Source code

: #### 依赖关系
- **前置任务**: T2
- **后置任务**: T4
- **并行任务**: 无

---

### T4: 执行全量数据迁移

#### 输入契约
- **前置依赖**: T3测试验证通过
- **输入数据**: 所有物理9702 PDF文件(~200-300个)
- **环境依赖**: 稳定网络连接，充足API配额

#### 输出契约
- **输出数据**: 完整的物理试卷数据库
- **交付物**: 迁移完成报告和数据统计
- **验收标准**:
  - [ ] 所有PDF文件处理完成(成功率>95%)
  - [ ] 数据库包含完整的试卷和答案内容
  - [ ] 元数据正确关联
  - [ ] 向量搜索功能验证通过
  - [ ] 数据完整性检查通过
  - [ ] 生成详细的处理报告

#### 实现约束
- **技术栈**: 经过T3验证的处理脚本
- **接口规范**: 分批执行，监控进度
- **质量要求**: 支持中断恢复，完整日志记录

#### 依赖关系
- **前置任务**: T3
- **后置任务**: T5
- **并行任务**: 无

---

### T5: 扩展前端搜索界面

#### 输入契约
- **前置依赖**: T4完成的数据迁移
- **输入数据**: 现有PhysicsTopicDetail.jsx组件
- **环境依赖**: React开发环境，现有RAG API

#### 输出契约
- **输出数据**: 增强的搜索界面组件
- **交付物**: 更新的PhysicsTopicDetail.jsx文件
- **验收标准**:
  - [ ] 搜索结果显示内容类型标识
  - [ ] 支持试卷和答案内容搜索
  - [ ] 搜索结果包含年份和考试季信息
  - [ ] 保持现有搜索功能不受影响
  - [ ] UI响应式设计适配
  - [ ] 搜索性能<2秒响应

### Your objective
Within the material above, copy exactly the lines from the line that holds "- [ ] 生成详细的处理报告" up to and including the line that holds "- [ ] 搜索结果包含年份和考试季信息".

### Answer box
  - [ ] 生成详细的处理报告

#### 实现约束
- **技术栈**: 经过T3验证的处理脚本
- **接口规范**: 分批执行，监控进度
- **质量要求**: 支持中断恢复，完整日志记录

#### 依赖关系
- **前置任务**: T3
- **后置任务**: T5
- **并行任务**: 无

---

### T5: 扩展前端搜索界面

#### 输入契约
- **前置依赖**: T4完成的数据迁移
- **输入数据**: 现有PhysicsTopicDetail.jsx组件
- **环境依赖**: React开发环境，现有RAG API

#### 输出契约
- **输出数据**: 增强的搜索界面组件
- **交付物**: 更新的PhysicsTopicDetail.jsx文件
- **验收标准**:
  - [ ] 搜索结果显示内容类型标识
  - [ ] 支持试卷和答案内容搜索
  - [ ] 搜索结果包含年份和考试季信息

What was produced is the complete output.